The benefits of employers engaging with education has long been reported and promoted within policy circles. The UK’s Department for Education, for example, has recently produced guidance for schools stating the need for student learning from the world of work within careers provision. Internationally, the Organisation for Economic Cooperation and Development (OECD) has reported the benefits associated with employer involvement in education. (See, for example: Learning for Jobs).
Despite international interest surrounding the topic, research has failed to keep pace with policy instincts that career education will benefit young people going into the labour market. In a new article, published in the peer-reviewed, international Journal of Education and Work, Elnaz Kashefpakdel and Chris Percy offer new insights into the relationship between career talks with outside people experienced whilst in school and later earnings. They draw upon the limited work that already exists in the area – particularly that of Mann and Percy (2014), which surveyed 1,000 young adults aged 19-24 recalling their school days and found a significant wage premium linked to the degree of exposure young people had with school-mediated employer engagement activities.

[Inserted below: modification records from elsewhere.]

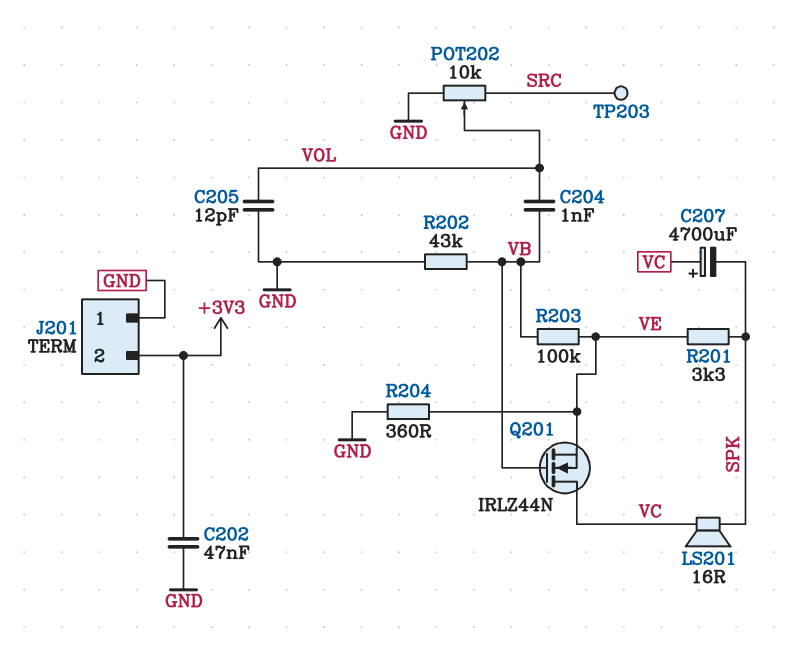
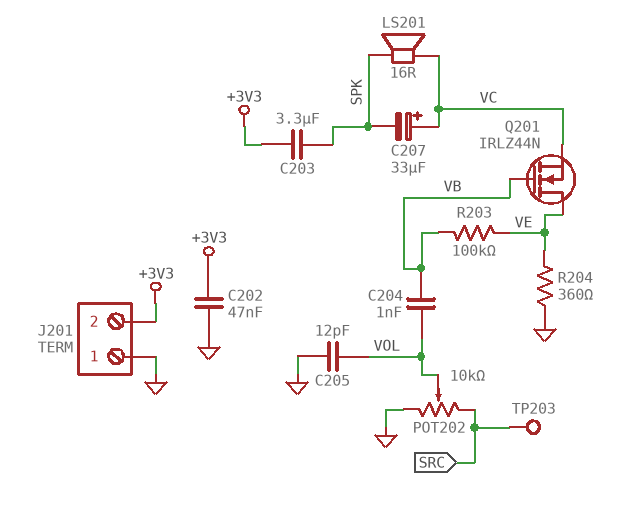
C203: none -> 3.3uF (+3V3, SPK)
C207: 4700uF (plus VC, minus SPK) -> 33uF (plus VC, minus SPK)
Q201: NMOS IRLZ44N (G VB, D VC, S VE) -> NMOS IRLZ44N (G VB, D VE, S VC)
R201: 3.3k (SPK, VE) -> none
R202: 43k (GND, VB) -> none

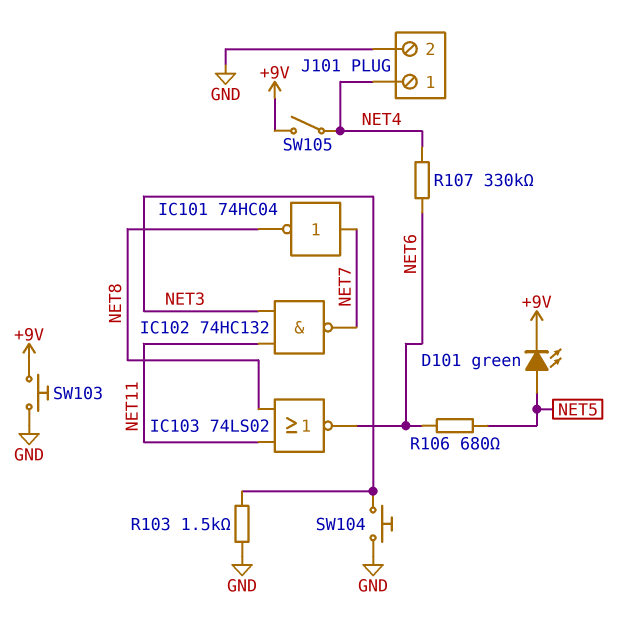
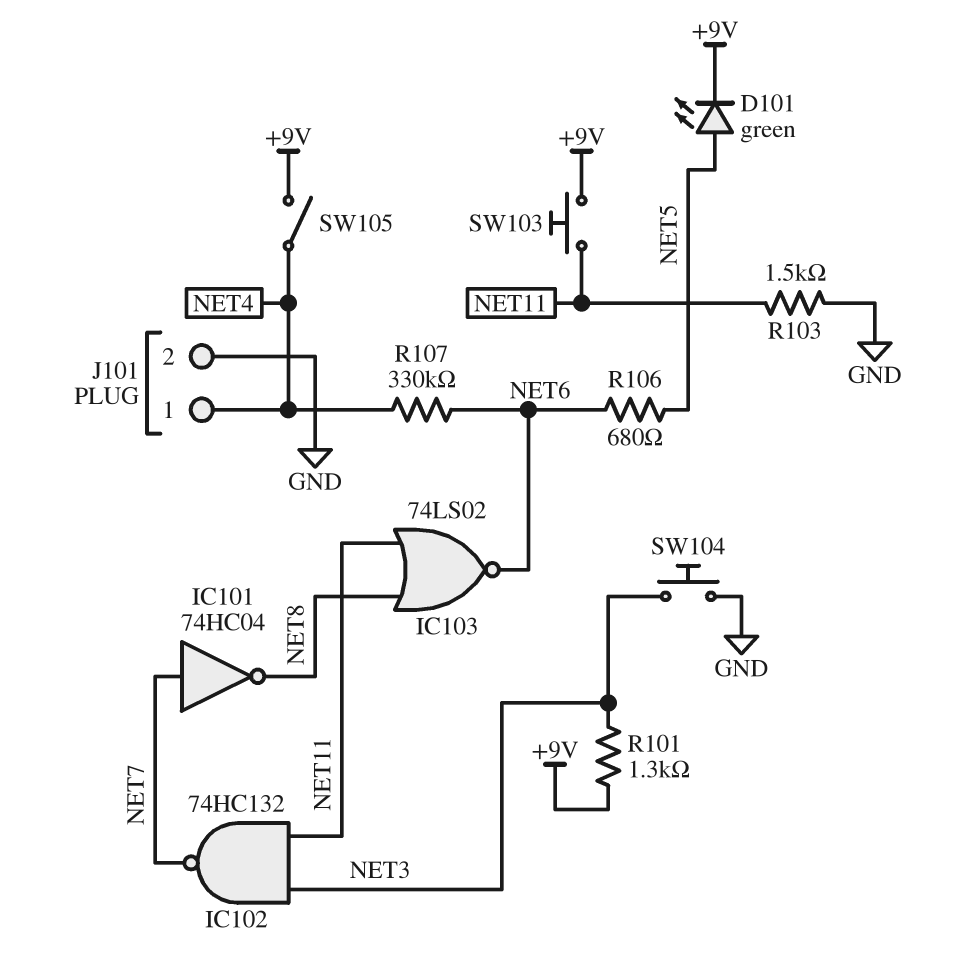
R101: none -> 1.3k (+9V, NET3)
R103: 1.5k (GND, NET3) -> 1.5k (GND, NET11)
SW103: button (+9V, GND) -> button (+9V, NET11)

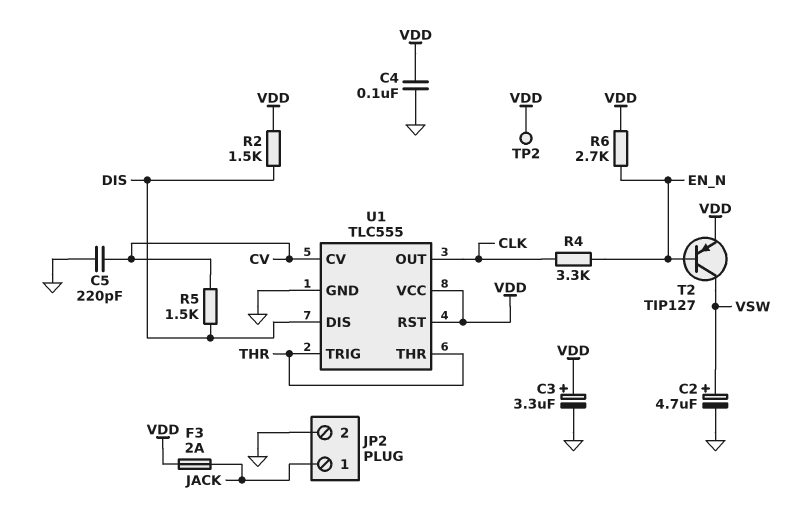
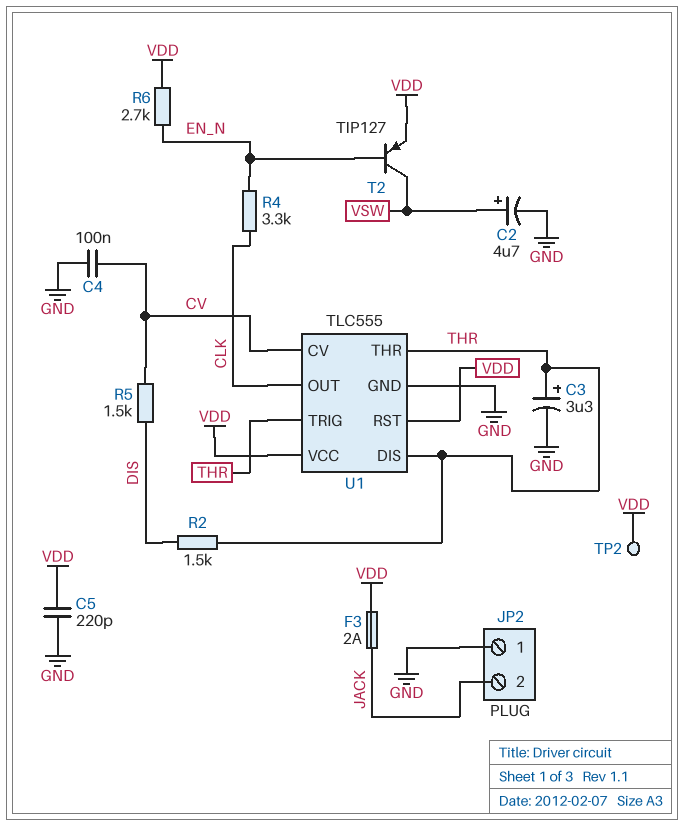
C3: 3.3uF (plus VDD, minus GND) -> 3.3uF (plus THR, minus GND)
C4: 100nF (GND, VDD) -> 100nF (CV, GND)
C5: 220pF (CV, GND) -> 220pF (GND, VDD)
JP2 pin 1: JACK -> GND
JP2 pin 2: GND -> JACK
R2: 1.5k (DIS, VDD) -> 1.5k (DIS, THR)
U1 pin DIS: DIS -> THR

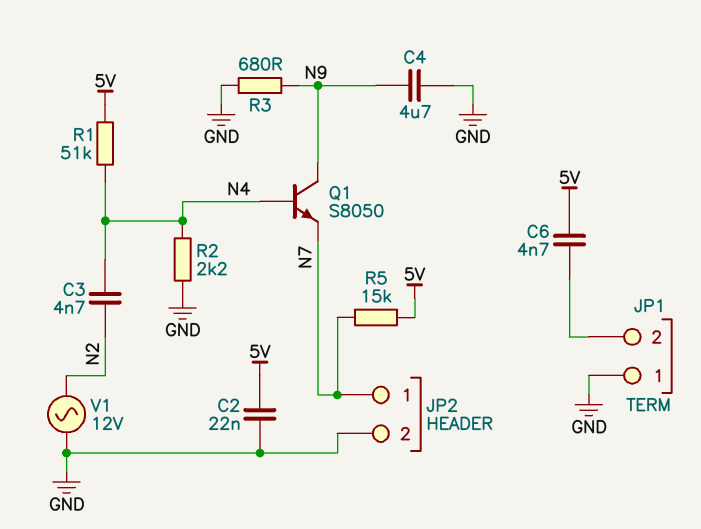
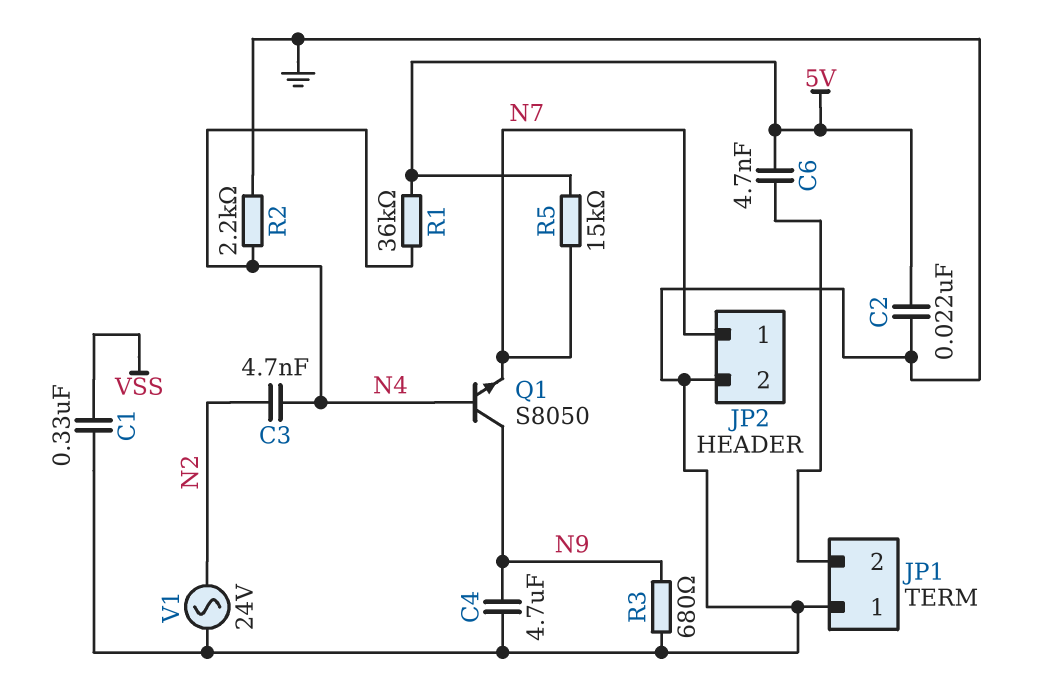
C1: none -> 330nF (GND, VSS)
R1: 51k (5V, N4) -> 36k (5V, N4)
V1: AC 12V (GND, N2) -> AC 24V (GND, N2)

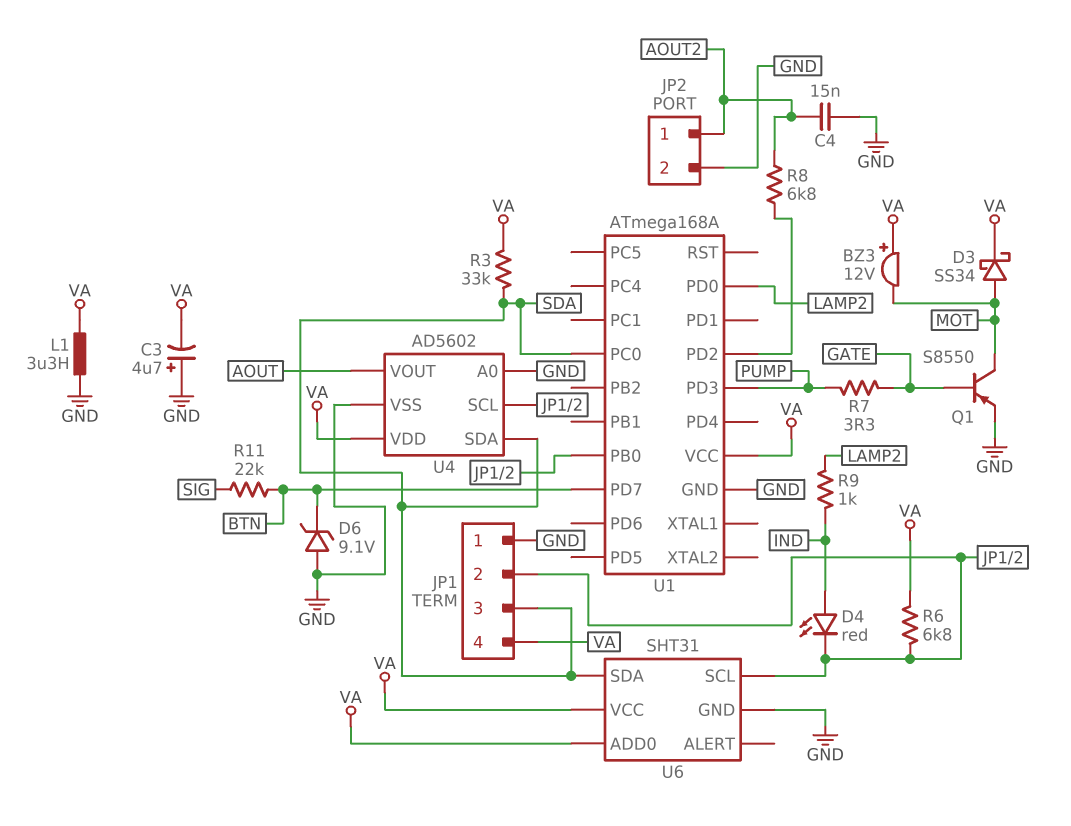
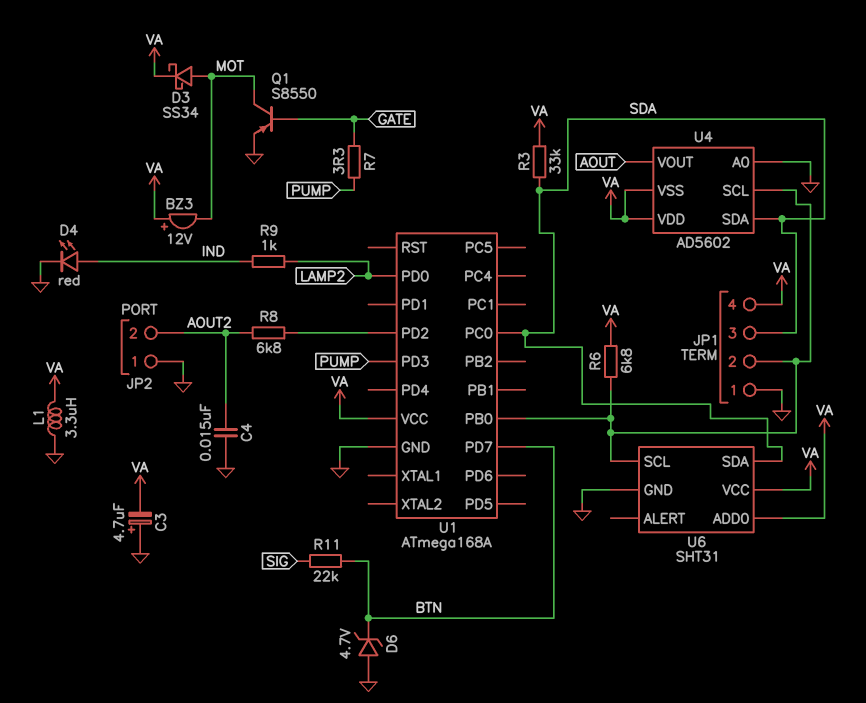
D4: LED red (A IND, K JP1/2) -> LED red (A IND, K GND)
D6: zener 9.1V (A GND, K BTN) -> zener 4.7V (A GND, K BTN)
JP2 pin 1: AOUT2 -> GND
JP2 pin 2: GND -> AOUT2
U4 pin VSS: GND -> VA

This new work analyses data from the British Cohort Study (BCS70), which tracks 17,000 individuals throughout their lives. It provides a rich and reliable set of measurements including socio-economic factors which could potentially affect income, i.e. parental social class, academic ability, home learning environment and demographics. Through statistical analysis, it is possible to take account of such factors in assessing the impact of specific interventions in determining economic outcomes.
The BCS survey offers an interesting data set for analysis related to career interventions due to the timing of its questioning in 1986, when respondents were teenagers. During the 1980s in the UK, government was rolling out the Technical and Vocational Education Initiative (TVEI). The Initiative aimed to help prepare young people for entry into the labour market and served to drive greater activity within schools. The nature of the Initiative often meant that young people were obliged to attend career talks and related sessions, though these activities varied considerably across schools and local authorities.
Data was collected during 1986 regarding young people’s opinions of any careers talks they encountered and was compared to their earnings aged 26, using statistical analysis techniques. Results revealed that, on average, for each career talk with someone from outside of the school experienced at age 14-15 young people benefited from a 0.8% wage premium when they were 26. These findings are statistically significant at 5%, meaning that there is a 95% certainty this correlation did not occur by chance. This relationship was not found for those aged 15-16, which implies that career talks had a greater value for the younger cohort.
Analysis also found a statistically significant relationship between student perceptions of the career talks that they experienced and later earnings. Students who found career talks to be ‘very helpful’ at age 14-15 were compared with those who found careers talks ‘not at all helpful/not very helpful’. Findings demonstrated that for students aged 14-15 who found career talks ‘very helpful’ witnessed a 1.6% increase in earnings per career talk they attended. This also proved significant for young people aged 15-16; with a smaller affect size, they benefited from a 0.9% earnings boost.
These findings provide a clear relationship between the number of career talks attended, and their helpfulness, and relative earnings at age 26. This provides a solid evidence-base for increasing the volume and quality of career talks with outside speakers in education. Findings revealed that the impact of careers talks were more pronounced for the younger age group, 14-15, than they were for the elder group, 15-16. The authors argue that at the older age group young people may be more focused on examinations, while the younger group may have been more likely to be receptive to career talks due to the year group being more of an explorative period. Thus, perhaps the most desirable age group to deliver career talks to is 14-15 year-olds.
The authors hypothesis that it is difficult to gain new knowledge and skills, known as human capital, through such short duration episodes of engagement with the labour market. However, they could gain access to new, useful and trusted information and networks while interacting with professionals in an episodic manner. It is in this realm of social and cultural capital accumulation that enables young people to gain resources of meaning from the activities, such as career talks. Additionally, the findings are in line with the argument that through the repeated encounters with people from outside schools, young people are able to find helpful information about pathways to their career ambitions.